## Excerpt provided
Eidesvik can save a considerable amount of fuel by operating this way, some 30 percent according to Meling. Running in hybrid also reduces maintenance requirements since for much more of the time the engines are running at a steady rate. For larger vessels, Meling sees advantages in terms of approaching and leaving ports on battery power, which would be an easy way of complying with just about any ECA regulation in existence.
“We don’t believe in sitting and waiting until someone invents a zero-emission engine – that has never happened in any industry in human history,” he says. “It’s about evolution. We say to politicians and those who allocate research and development funds: We should be extremely happy if people manage a 20 percent reduction because they’re on the way to 30 percent and so on. That’s how we reduce carbon emissions by 50 percent by 2050.”
Pushing the Envelope
Four Havila Kystruten cruise ferries, under construction by Turkish shipbuilder Tersan and Spain’s Barreras, will carry 700 passengers along the Norwegian coast between Bergen and Kirkenes. They will be powered by LNG and fitted with a large 6MW battery bank.

## Explore the material
A. For each statement about the excerpt on hybrid ship power, answer yes or no and quote the words of the excerpt that decide it. (i) Meling puts Eidesvik's fuel saving from hybrid operation at some 30 percent. (ii) The four Havila Kystruten cruise ferries are being built by a single shipbuilder. (iii) The ferries will be fitted with a 6MW battery bank.
B. Quote the excerpt on hybrid ship power between "Pushing the Envelope" and "6MW battery bank.", inclusive.

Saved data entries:

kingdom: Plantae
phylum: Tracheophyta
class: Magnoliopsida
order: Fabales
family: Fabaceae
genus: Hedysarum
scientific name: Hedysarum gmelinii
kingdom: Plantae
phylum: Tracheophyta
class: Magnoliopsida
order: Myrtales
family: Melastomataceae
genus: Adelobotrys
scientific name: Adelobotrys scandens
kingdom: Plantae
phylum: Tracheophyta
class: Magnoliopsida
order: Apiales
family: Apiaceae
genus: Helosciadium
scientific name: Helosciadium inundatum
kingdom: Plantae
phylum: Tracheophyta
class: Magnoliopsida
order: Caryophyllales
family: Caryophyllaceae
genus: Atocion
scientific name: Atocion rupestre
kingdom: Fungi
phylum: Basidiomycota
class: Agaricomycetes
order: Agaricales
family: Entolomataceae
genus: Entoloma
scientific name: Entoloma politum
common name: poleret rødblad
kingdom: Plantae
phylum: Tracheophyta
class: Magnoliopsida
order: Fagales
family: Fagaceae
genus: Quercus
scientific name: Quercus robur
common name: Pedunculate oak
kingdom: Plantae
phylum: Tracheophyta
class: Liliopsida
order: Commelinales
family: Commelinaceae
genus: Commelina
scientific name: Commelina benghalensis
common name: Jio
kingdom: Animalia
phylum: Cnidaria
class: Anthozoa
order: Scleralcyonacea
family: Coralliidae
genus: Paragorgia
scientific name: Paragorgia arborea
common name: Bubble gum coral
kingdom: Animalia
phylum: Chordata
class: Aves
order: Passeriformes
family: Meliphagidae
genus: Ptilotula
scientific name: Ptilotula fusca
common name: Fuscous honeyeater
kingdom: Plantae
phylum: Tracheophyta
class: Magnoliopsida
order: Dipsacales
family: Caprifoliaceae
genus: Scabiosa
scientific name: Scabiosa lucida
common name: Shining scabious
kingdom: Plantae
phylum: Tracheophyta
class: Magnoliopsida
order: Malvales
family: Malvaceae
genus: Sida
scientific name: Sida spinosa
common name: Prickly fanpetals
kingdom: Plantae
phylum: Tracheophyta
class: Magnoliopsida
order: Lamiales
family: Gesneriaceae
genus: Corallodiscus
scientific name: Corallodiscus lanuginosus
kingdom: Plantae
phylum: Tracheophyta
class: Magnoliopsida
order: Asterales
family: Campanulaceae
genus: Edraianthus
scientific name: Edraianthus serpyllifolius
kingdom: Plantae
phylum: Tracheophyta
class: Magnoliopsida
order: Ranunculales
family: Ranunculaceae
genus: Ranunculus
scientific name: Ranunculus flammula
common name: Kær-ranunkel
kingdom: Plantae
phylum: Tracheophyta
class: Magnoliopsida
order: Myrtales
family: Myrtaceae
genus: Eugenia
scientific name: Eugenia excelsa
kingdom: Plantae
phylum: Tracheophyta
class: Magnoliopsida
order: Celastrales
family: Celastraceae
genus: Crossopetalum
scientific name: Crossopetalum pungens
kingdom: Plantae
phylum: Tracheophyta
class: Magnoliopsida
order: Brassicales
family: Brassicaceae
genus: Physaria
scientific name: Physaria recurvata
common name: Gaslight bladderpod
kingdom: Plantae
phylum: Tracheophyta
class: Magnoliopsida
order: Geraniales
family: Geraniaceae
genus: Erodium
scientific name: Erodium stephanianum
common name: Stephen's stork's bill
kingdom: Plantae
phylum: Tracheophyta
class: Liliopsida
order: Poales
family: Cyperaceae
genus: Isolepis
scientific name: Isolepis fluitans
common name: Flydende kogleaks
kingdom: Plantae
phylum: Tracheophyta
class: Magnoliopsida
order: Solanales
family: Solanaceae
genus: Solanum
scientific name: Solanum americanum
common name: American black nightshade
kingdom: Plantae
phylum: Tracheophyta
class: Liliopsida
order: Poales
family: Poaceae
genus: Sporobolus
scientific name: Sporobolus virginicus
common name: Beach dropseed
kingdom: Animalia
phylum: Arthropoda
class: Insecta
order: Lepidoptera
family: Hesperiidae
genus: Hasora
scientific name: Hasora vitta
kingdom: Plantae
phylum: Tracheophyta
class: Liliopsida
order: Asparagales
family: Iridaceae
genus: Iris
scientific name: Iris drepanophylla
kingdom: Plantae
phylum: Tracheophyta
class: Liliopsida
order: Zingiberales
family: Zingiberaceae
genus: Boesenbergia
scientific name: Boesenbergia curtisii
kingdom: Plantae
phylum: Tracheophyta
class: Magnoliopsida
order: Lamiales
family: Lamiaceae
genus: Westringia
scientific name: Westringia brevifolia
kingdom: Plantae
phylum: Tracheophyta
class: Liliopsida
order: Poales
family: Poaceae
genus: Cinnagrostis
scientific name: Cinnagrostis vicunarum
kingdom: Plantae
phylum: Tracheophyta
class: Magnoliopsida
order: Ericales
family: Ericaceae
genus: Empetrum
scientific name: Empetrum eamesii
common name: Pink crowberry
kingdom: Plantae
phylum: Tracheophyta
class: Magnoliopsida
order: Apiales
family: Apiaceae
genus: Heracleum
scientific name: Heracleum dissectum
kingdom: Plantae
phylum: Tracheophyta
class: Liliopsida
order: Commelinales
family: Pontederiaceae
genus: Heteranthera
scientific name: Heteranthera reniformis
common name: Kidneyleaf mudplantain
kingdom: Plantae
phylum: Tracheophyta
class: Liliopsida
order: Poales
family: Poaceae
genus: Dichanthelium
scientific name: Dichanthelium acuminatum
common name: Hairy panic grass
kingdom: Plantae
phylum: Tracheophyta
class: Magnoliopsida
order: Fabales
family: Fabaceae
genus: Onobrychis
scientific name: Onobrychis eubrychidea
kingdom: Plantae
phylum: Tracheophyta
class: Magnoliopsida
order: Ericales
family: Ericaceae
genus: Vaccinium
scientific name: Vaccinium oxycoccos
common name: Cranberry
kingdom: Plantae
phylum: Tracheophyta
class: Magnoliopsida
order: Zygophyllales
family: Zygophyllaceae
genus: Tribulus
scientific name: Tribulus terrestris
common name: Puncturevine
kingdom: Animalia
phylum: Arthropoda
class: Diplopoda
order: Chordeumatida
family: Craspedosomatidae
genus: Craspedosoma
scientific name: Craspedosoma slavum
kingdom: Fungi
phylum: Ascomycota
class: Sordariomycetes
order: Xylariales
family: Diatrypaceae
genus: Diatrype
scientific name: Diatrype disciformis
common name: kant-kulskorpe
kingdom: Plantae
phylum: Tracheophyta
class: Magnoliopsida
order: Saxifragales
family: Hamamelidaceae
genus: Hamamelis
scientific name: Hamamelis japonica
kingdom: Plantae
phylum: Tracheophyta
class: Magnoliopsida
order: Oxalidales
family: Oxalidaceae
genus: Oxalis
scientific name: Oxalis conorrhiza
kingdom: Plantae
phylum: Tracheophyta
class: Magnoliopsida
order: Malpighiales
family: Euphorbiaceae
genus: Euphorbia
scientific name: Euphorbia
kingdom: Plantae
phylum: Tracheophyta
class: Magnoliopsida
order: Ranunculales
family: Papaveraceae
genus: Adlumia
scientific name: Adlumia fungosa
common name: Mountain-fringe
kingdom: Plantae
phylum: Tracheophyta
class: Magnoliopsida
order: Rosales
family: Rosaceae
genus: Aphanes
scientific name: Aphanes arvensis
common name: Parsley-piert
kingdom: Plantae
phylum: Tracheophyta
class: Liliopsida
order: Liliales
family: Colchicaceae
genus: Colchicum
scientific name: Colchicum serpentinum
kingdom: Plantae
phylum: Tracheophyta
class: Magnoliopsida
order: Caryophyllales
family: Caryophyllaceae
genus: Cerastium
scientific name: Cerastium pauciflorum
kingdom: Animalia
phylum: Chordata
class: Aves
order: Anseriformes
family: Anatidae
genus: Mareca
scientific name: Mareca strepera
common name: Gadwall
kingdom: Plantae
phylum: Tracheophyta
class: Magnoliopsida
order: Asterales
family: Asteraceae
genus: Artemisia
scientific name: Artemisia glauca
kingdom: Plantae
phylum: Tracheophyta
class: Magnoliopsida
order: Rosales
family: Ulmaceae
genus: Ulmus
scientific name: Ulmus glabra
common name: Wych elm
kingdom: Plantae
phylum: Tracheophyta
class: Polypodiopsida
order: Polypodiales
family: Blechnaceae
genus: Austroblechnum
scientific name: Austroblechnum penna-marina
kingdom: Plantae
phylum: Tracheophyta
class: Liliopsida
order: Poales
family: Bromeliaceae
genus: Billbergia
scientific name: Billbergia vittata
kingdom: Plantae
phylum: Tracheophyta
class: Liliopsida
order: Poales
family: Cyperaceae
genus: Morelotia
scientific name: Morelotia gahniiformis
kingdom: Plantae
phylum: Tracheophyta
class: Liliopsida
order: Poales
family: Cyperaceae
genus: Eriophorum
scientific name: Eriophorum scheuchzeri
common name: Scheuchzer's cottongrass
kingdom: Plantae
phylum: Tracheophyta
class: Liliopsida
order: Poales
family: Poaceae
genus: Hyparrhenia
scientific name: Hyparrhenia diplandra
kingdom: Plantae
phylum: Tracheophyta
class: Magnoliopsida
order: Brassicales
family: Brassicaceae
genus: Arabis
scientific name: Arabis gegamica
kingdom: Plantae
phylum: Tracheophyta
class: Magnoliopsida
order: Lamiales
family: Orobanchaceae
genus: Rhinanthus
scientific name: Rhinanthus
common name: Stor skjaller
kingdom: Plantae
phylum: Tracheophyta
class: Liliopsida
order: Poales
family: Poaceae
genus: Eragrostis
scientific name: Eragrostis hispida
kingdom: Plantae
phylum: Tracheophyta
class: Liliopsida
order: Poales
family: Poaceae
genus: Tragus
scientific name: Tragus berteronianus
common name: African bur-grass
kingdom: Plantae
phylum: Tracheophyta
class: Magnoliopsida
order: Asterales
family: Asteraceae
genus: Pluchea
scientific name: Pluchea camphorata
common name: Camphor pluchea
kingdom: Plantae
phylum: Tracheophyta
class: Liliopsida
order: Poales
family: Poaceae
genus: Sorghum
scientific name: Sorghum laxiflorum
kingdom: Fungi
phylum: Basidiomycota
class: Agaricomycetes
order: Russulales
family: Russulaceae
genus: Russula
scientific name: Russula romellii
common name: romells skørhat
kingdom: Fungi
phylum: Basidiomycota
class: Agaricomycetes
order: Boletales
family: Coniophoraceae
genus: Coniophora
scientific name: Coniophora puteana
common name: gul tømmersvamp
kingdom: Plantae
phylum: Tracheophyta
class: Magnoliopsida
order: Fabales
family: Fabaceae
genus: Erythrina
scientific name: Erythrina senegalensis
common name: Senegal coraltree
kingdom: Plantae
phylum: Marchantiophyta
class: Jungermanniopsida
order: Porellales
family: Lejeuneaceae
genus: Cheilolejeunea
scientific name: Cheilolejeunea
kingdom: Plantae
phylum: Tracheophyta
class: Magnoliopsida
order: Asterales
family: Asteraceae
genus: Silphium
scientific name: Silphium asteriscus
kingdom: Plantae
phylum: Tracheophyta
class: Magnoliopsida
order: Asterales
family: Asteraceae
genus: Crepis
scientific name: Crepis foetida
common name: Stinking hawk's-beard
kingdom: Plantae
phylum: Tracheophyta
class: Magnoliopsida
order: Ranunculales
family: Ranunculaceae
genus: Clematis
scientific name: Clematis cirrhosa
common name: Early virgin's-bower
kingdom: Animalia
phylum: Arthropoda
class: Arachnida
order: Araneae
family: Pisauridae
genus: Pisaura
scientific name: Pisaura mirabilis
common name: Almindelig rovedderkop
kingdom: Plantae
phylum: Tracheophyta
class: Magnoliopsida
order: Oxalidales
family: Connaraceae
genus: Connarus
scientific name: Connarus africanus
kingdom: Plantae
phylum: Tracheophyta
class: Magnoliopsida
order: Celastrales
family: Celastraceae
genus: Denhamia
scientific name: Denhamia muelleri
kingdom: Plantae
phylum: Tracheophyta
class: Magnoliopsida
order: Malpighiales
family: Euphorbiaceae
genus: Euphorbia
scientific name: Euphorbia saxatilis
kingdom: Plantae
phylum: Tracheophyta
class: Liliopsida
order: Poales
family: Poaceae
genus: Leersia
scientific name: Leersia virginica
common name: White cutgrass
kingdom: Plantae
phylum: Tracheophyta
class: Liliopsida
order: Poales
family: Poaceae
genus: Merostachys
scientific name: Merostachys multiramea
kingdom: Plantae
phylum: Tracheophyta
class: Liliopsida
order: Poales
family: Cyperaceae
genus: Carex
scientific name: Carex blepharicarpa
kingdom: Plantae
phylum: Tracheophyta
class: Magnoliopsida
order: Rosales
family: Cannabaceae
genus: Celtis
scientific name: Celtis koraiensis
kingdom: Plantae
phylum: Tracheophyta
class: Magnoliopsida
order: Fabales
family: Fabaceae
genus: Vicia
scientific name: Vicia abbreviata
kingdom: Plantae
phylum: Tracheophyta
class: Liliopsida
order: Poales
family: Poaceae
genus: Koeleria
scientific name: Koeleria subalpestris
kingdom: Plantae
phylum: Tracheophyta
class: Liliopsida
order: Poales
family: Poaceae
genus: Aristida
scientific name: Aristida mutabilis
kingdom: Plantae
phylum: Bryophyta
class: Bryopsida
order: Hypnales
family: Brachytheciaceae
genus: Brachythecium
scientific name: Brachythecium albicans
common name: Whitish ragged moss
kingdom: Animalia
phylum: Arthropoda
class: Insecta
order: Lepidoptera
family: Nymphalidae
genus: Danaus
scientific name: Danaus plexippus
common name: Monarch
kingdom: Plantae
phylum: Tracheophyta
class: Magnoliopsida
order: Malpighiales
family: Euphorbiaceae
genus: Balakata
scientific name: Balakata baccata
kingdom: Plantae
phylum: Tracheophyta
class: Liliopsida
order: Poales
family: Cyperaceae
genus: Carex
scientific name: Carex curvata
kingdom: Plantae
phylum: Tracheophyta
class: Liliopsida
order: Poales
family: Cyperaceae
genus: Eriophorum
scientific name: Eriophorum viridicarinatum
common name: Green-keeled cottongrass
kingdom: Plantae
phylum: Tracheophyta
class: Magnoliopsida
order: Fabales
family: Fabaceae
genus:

## Task-by-task results
A.
(i) Yes: "some 30 percent according to Meling"
(ii) No: "under construction by Turkish shipbuilder Tersan and Spain’s Barreras"
(iii) Yes: "fitted with a large 6MW battery bank"

B.
Pushing the Envelope
Four Havila Kystruten cruise ferries, under construction by Turkish shipbuilder Tersan and Spain’s Barreras, will carry 700 passengers along the Norwegian coast between Bergen and Kirkenes. They will be powered by LNG and fitted with a large 6MW battery bank.